Posted On 09 Dec 2016
If you are a Ltd company and work via a recruitment agency and / or health care provider and the third part client is a public sector organisation then you must read this and be aware that big changes are afoot.
HMRC made it abundantly clear in recent months that they would tackle the use of Personal Service Companies within the public sector.
The following changes will come in to effect from April 2017:
Recruitment agencies will have to assess the IR35 status of all contractors working in the public sector who are paid via their own limited company (as it stands with OH Staffing all PSC’s are within IR 35 and it is unlikely this will change).

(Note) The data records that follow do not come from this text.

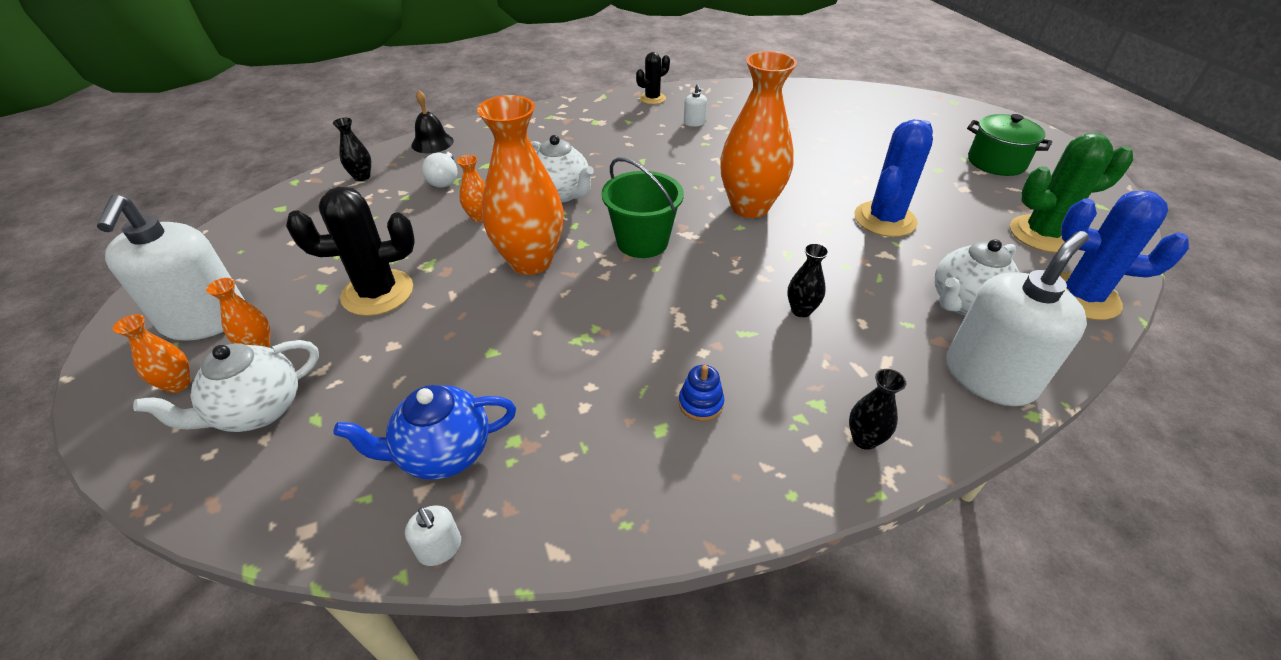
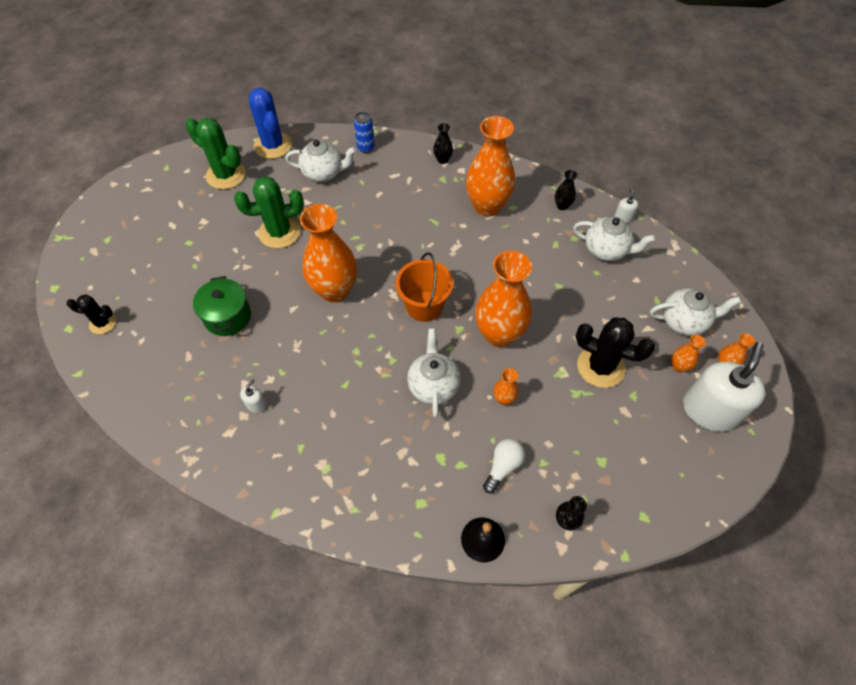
camera: 140 degrees left, 15 degrees up
blue teapot [333,385,516,479] -> white teapot [573,217,656,261]
green bucket [601,158,684,258] -> orange bucket [395,252,453,322]
black cactus [636,52,670,104] -> black cactus moved to [67,295,116,334]
blue stacking toy [679,365,724,421] -> orange vase [466,116,515,217]
black vase [787,243,829,317] -> black vase moved to [555,170,578,210]
blue cactus [855,119,933,237] -> green cactus [234,177,304,248]
white soap dispenser [946,231,1089,406] -> blue can [354,112,375,153]
green pot [967,114,1052,176] -> green pot moved to [193,276,251,336]

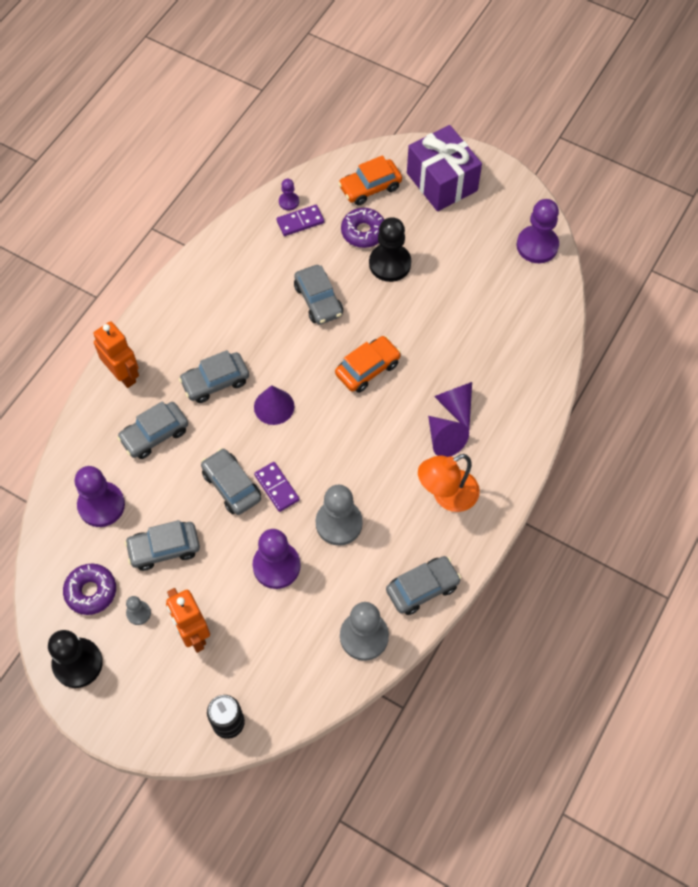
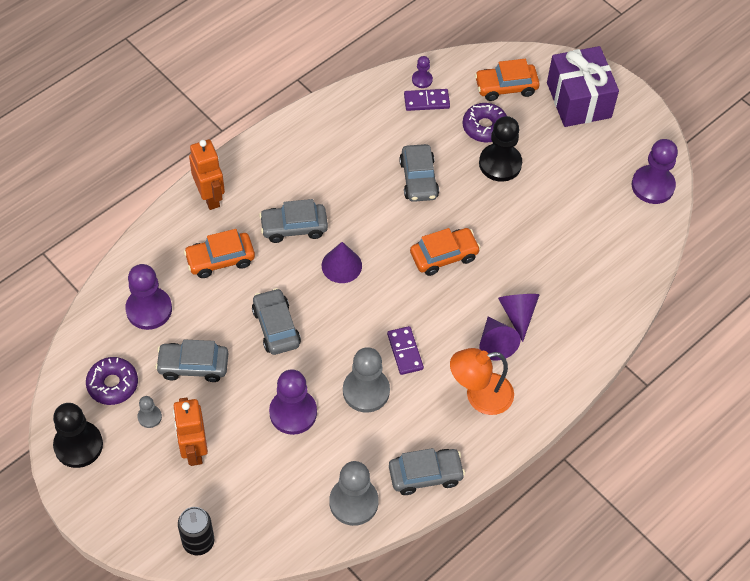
camera: 15 degrees right, 5 degrees down
grey car [117,401,188,459] -> orange car [184,229,255,278]
purple domino [254,462,300,512] -> purple domino moved to [387,326,424,375]

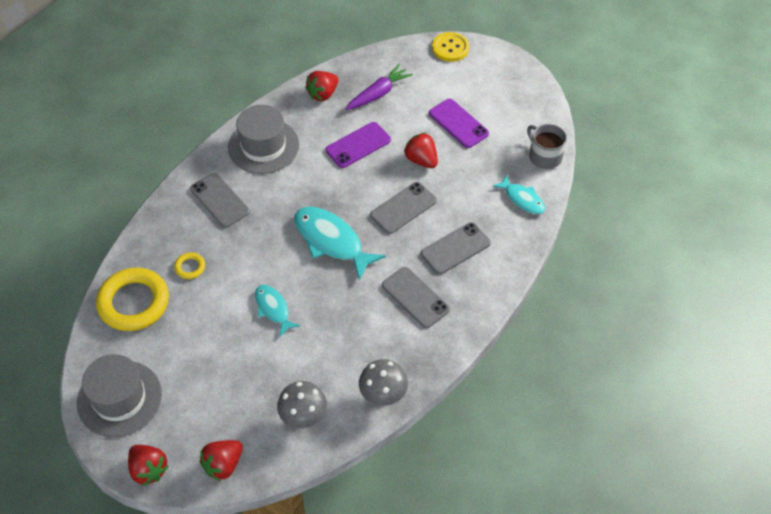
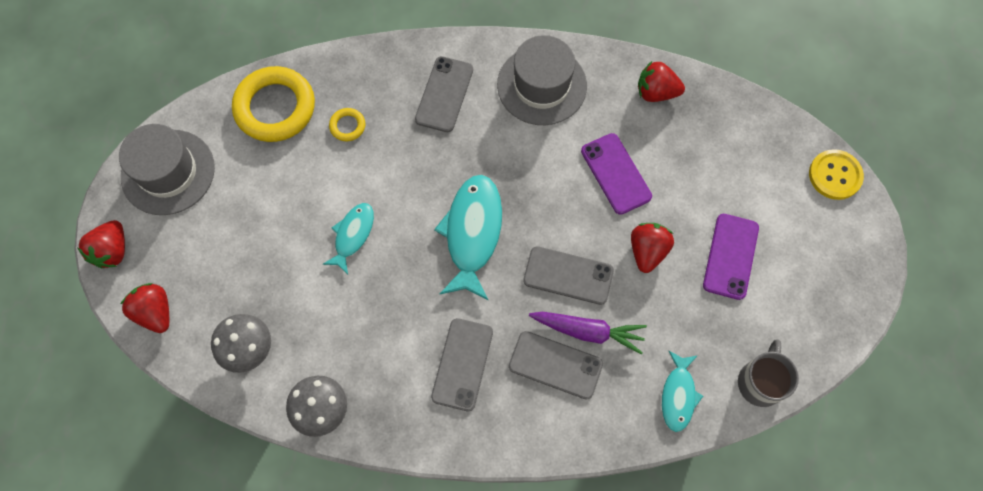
camera: 55 degrees right, 15 degrees up
red strawberry [200,440,243,481] -> red strawberry turned 45 degrees clockwise [121,283,169,333]
purple phone [326,122,391,168] -> purple phone turned 45 degrees clockwise [581,133,652,215]
purple carrot [346,64,413,110] -> purple carrot moved to [529,312,647,354]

If the agency determines that they are Inside IR35, the agency must deduct full PAYE and NIC before paying the PSC – Read that line again and absorb it… Basically if you work on a recruitment agency contract as a Ltd company then by default you are likely to be inside IR35 and because of this the recruitment agency WILL BE RSPONSIBLE TO DEDUCT YOUR PAYE and NIC BEFORE PAYING YOU.
Should the occupational health agencies wrongly assess someone and pay them without deductions, the tax debt will be payable by the agency rather than the limited company.
The result of these changes means:
From a contractor perspective there will be virtually no benefit to working through a PSC if they are inside IR35 and contracting in the public sector.
From an agency perspective this will result in more administration, greater risk and potentially higher costs as a result of the levy.